The basic contention on this motion is that the evidence clearly shows that all firm business was transacted in the name of Rattn Singh. That being true, it is argued, the name was to all intents and purposes the firm name, and only by "a refinement of technicality" could a reversal be based upon the failure of appellee to allege, and of the court to find, that the name of the partner had been adopted as that of the firm.

It may be admitted that there is slight practical difference between an agreement to transact all business in the name of one partner and the adoption of his name as that of the firm. Strictly it would seem that the law condemns the former and approves the latter. Whether we could overlook the technical difference, without throwing the law into confusion, we need not decide. The case does not require it.

Appellee's case is as lame under one theory as under the other. He failed to allege, and failed to have the court find, that all business of the partnership was, either by express agreement, or according to the local custom, conducted in the name of Rattn Singh. Moreover, we cannot agree that the fact was proven. The evidence does not thoroughly cover the point, no doubt because it was not a recognized issue. It does appear, however, that the lease under which the partnership farming operations were carried on was made in the name of both partners.

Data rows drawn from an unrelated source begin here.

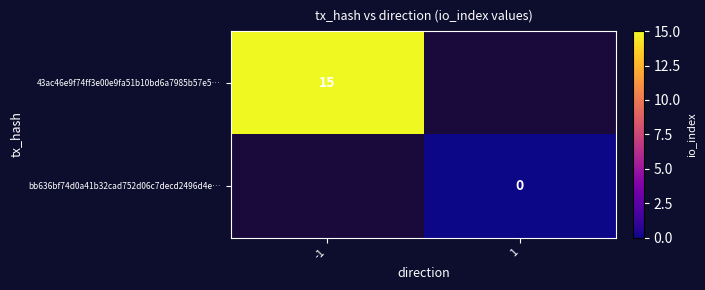

Is the value of 43ac46e9f74ff3e00e9fa51b10bd6a7985b57e5… at -1 greater than the value of bb636bf74d0a41b32cad752d06c7decd2496d4e… at 1?

Yes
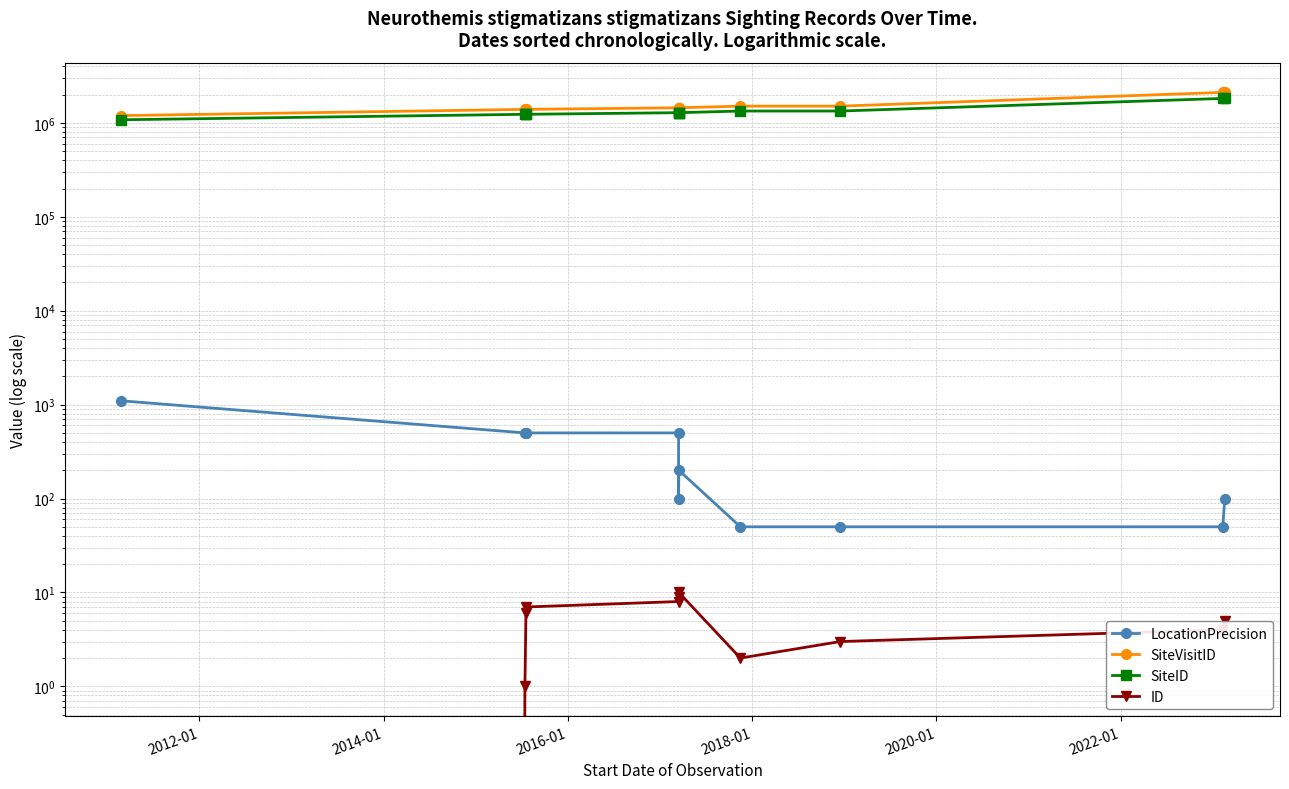

Does the chart display data point markers on the line(s)?

Yes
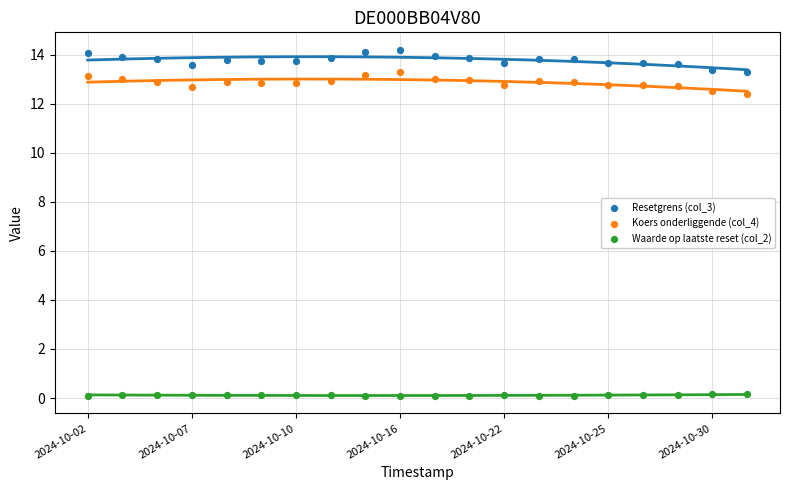

Which series reaches the minimum Y coordinate?

Waarde op laatste reset (col_2)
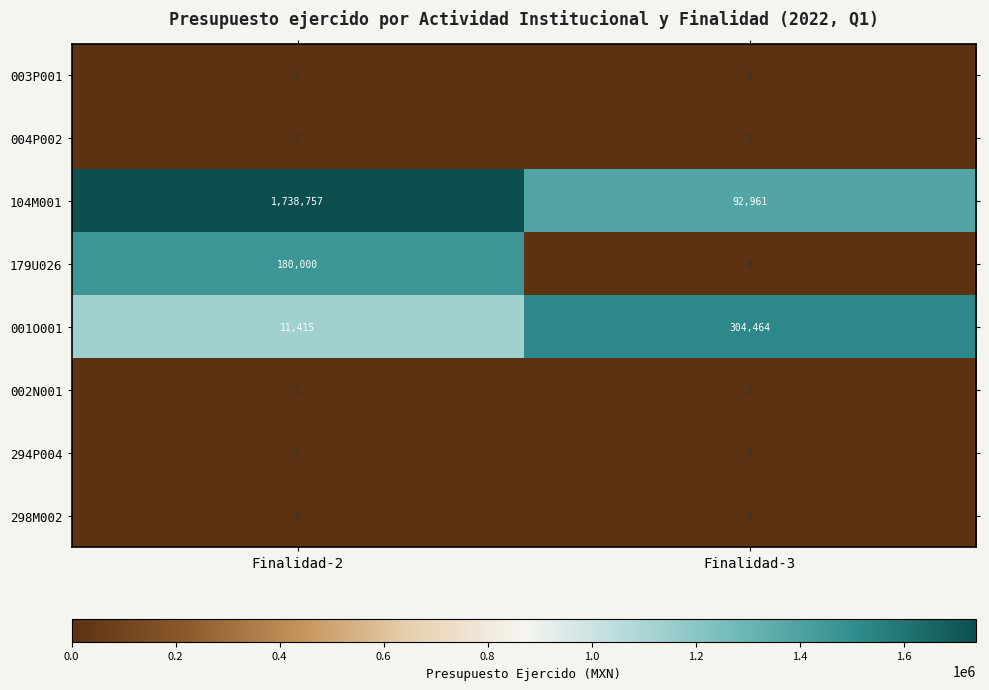

Reading left to right, transcribe all the data shown in this chart.

003P001: 0	0
004P002: 0	0
104M001: 1738757	92961
179U026: 180000	0
001O001: 11415	304464
002N001: 0	0
294P004: 0	0
298M002: 0	0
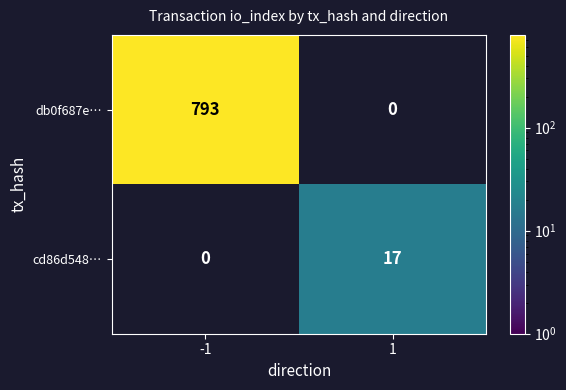

Is the value of db0f687e… at -1 greater than the value of cd86d548… at 1?

Yes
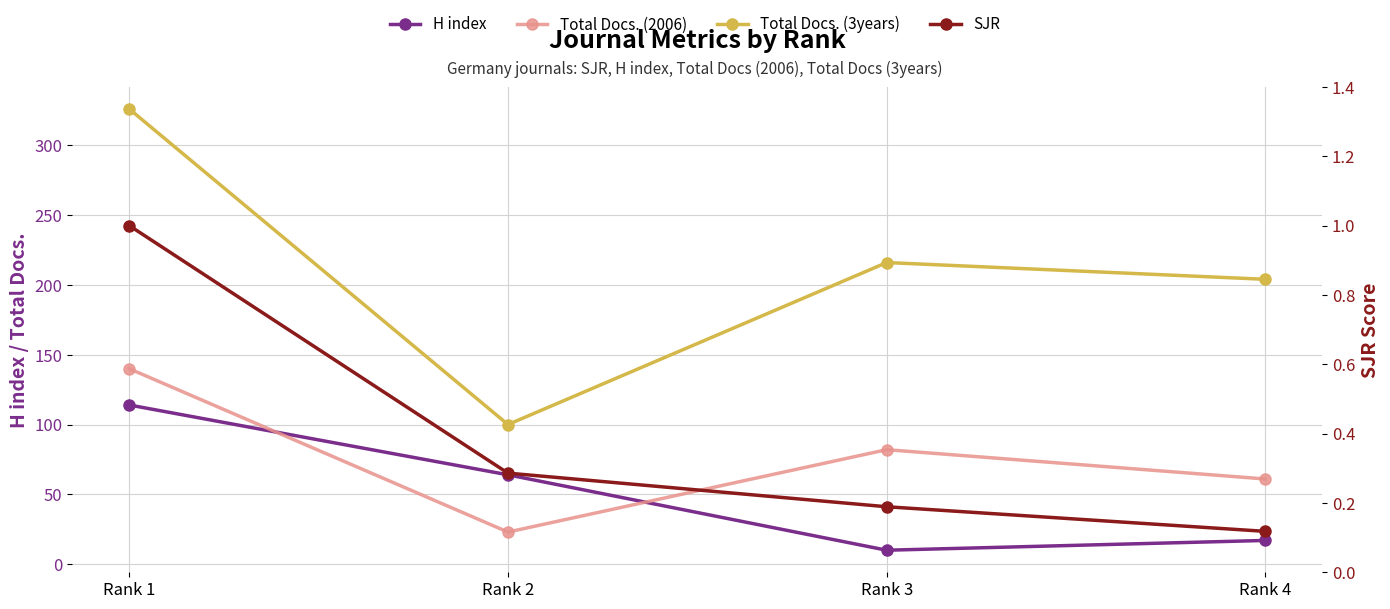

What is the difference between the second highest and second lowest values in the H index series?

47.0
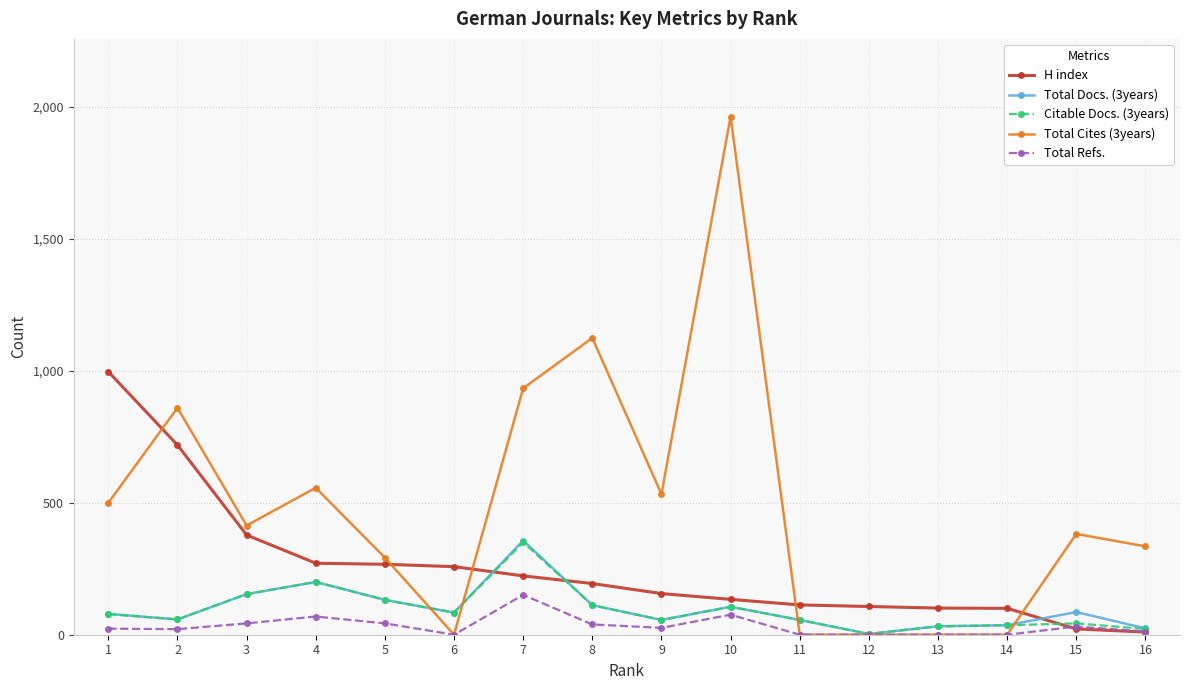

The value of Total Refs. at 11 is 0. True or false?

True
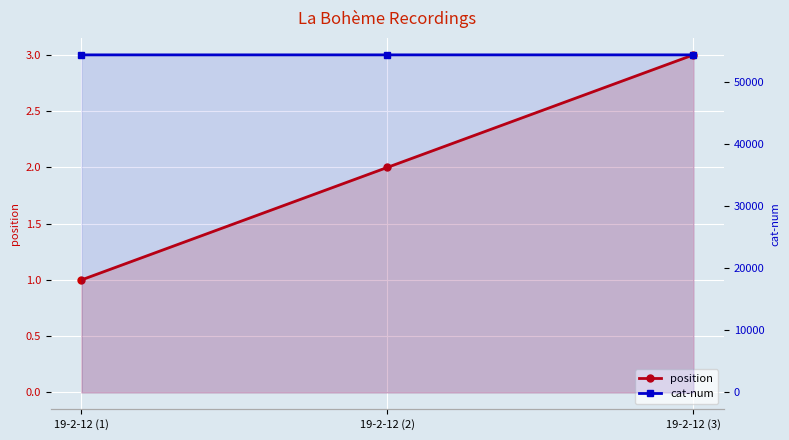

Which series has the widest spread of values?

position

It appears, also, that a $300 note which appellee claims was a partnership transaction, and was included in the renewals here sued upon, was executed by and in the name of Argan Singh.

So we are confirmed in our original view that appellee is here urging a principle not presented and a fact not litigated below, in the effort to support an erroneous judgment.

We feel constrained to overrule the motion; and it is so ordered.

BICKLEY, C.J., and PARKER, J., concur.